W. Sean Guest (with J. M. Kendall) has continued a Queen’s University record of success by winning the Chevron Canada award for best paper in seismology. “Modeling Seismic Waveforms in 3-D Inhomogeneous Anisotropic Media: Application of Maslov Asymptotic Theory” addressed the problem of the breakdown of zero-order ray theory for signals such as caustics, grazing rays and head waves. Maslov asymptotic theory handles these exceptional cases by including waveform contributions from signals neighbouring the geometrical arrival in the zero-order theory. The method was illustrated by a synthetic crosshole experiment in which the boreholes were located in an anisotropic salt body. Maslov and zero-order theory were in agreement for some phases, but only the Maslov theory handled amplitudes near the cusps of a triplication correctly, as well as revealing Airy diffractions.
Kevin Shook (with D. M. Gray) from the University of Saskatchewan, won the CGU award for a paper on the “Geometry of Prairie Snowcovers”. It was shown that on small scale transects, prairie snowcover is fractal, and that by extension, the water equivalent of the snow load is also fractal. The ablation of fractal snowcovers was shown to produce soil and snow patches with geometry similar to observed ablated snowcovers. Perimeter-area and size frequency relationships obeyed power laws.

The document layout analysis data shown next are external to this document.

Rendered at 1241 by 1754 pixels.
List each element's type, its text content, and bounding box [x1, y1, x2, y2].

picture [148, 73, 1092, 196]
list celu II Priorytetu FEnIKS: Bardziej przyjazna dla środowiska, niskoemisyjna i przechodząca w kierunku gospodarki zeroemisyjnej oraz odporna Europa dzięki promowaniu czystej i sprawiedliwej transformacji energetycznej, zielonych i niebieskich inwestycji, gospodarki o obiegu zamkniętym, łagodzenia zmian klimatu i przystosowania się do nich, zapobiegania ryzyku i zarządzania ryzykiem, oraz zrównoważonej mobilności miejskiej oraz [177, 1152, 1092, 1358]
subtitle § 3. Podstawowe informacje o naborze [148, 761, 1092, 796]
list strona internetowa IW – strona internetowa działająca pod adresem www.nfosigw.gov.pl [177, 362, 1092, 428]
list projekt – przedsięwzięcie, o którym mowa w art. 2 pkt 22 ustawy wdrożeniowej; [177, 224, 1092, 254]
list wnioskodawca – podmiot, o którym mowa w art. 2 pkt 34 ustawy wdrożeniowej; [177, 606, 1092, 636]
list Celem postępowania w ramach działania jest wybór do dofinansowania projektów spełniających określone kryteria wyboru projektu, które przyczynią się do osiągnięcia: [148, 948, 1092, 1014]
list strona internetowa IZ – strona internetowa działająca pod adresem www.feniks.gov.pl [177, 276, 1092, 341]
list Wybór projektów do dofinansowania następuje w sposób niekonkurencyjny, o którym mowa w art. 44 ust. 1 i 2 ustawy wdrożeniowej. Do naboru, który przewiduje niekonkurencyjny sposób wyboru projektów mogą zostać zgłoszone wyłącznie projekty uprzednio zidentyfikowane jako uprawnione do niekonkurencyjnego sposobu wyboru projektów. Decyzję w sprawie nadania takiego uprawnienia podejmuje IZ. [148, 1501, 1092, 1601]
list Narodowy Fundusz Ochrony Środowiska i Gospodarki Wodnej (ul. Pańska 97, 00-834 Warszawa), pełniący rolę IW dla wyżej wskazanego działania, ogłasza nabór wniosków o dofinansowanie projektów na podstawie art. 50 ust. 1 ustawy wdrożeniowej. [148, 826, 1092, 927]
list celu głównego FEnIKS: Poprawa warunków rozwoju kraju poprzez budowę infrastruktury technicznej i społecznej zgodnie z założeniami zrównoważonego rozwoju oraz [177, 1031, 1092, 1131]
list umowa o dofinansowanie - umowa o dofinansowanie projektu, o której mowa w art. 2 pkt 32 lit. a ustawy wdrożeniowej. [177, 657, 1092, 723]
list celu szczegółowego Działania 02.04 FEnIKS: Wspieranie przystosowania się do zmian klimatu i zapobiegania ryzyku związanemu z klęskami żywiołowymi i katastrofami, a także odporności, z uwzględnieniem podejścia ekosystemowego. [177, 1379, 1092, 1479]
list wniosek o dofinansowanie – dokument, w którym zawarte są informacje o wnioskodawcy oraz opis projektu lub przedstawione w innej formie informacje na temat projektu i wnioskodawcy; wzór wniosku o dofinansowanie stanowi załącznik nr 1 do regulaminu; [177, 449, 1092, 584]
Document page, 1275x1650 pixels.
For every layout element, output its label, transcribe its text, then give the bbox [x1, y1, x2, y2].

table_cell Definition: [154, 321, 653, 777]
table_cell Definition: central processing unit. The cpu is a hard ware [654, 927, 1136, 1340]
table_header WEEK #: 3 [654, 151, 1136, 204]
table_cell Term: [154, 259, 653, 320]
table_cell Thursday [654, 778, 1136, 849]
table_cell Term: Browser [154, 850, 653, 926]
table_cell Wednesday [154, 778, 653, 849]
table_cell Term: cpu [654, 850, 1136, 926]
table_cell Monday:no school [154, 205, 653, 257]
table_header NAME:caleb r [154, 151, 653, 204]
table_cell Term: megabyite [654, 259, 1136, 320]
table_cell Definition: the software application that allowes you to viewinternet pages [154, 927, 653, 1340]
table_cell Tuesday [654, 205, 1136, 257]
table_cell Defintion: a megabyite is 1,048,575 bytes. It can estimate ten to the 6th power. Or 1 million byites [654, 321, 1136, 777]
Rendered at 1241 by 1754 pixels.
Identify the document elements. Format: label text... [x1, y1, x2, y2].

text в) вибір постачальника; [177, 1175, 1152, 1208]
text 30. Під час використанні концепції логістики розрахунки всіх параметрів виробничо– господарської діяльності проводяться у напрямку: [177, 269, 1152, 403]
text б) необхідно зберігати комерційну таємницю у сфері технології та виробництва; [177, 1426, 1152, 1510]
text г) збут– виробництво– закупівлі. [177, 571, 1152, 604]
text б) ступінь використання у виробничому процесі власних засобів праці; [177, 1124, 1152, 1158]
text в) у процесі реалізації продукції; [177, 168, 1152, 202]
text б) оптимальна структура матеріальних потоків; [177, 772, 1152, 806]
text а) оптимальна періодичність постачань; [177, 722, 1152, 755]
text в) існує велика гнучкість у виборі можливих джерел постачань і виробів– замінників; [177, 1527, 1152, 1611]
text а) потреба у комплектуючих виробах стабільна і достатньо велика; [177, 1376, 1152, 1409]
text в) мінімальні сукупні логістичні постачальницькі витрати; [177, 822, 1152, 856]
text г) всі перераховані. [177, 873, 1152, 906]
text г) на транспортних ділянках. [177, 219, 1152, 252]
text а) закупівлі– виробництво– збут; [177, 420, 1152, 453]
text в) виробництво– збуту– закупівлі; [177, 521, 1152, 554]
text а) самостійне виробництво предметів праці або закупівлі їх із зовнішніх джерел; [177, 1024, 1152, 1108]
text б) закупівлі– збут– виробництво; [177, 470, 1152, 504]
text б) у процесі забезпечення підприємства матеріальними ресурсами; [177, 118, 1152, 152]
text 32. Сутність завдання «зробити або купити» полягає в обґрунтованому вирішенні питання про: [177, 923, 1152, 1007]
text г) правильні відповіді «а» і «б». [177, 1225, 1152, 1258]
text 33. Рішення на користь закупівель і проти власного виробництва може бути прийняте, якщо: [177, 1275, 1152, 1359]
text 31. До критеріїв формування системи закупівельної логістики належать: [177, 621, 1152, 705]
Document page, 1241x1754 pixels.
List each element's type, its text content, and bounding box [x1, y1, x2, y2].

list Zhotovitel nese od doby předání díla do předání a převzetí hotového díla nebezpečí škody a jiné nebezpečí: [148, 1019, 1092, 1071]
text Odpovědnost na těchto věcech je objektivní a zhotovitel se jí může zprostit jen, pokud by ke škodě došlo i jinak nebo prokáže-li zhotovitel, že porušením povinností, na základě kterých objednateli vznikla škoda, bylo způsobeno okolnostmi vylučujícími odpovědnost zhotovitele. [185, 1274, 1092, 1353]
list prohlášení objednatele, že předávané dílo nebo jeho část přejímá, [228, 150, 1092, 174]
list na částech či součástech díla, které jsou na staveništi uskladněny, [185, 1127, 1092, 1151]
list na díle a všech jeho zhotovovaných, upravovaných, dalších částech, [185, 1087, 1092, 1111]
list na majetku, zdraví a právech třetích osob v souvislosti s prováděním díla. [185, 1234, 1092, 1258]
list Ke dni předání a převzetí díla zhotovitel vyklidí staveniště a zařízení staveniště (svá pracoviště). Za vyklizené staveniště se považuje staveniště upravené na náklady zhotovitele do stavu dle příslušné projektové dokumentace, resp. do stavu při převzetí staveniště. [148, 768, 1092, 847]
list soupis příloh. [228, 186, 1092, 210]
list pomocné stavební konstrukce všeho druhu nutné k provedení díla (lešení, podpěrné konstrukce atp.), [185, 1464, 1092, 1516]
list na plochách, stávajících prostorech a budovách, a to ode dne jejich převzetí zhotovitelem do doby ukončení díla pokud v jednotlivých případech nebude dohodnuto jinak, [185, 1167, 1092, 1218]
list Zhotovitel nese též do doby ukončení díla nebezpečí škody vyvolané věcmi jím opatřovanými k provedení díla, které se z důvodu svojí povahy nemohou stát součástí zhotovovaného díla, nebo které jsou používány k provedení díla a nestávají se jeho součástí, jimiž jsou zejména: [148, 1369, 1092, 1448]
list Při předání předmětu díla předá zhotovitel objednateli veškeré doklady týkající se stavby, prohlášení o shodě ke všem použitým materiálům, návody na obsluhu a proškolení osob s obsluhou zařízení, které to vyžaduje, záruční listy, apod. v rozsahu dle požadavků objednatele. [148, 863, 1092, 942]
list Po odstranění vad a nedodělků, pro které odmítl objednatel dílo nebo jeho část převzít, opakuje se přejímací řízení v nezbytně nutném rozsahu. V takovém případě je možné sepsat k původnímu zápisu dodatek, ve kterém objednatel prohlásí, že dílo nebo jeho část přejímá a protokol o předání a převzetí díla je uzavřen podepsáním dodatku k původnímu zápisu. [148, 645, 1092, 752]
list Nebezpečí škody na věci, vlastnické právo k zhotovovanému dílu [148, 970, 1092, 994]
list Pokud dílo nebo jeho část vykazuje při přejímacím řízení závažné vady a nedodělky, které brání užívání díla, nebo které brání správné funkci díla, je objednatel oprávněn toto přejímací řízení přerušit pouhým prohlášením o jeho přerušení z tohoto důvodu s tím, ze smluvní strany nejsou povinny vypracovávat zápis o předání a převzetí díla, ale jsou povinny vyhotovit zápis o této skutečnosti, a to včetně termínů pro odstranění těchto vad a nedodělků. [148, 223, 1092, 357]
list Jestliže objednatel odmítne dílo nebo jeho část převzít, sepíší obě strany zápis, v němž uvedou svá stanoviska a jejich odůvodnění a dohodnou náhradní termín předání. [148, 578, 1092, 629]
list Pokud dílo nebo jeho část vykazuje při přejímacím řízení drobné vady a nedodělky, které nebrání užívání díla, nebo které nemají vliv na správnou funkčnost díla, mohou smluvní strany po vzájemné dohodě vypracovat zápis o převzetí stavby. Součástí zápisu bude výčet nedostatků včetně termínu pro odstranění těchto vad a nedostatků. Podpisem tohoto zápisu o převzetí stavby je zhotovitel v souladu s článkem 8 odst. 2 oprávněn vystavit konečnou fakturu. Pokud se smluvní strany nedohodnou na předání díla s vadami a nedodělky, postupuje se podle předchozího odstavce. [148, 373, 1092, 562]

Nong Wu (with J. R. Booker and J. T. Smith) from the University of Washington won the Shell Canada poster paper competition for the “Constrained Rapid Relaxation Inversion of Magnetotelluric Data”. This new, multi-dimensional, technique allows the incorporation into the inversion of discontinuous boundaries and a-priori information on conductivities, as well as different measures of solution roughness in specified local areas. Real and synthetic data were used to illustrate the method.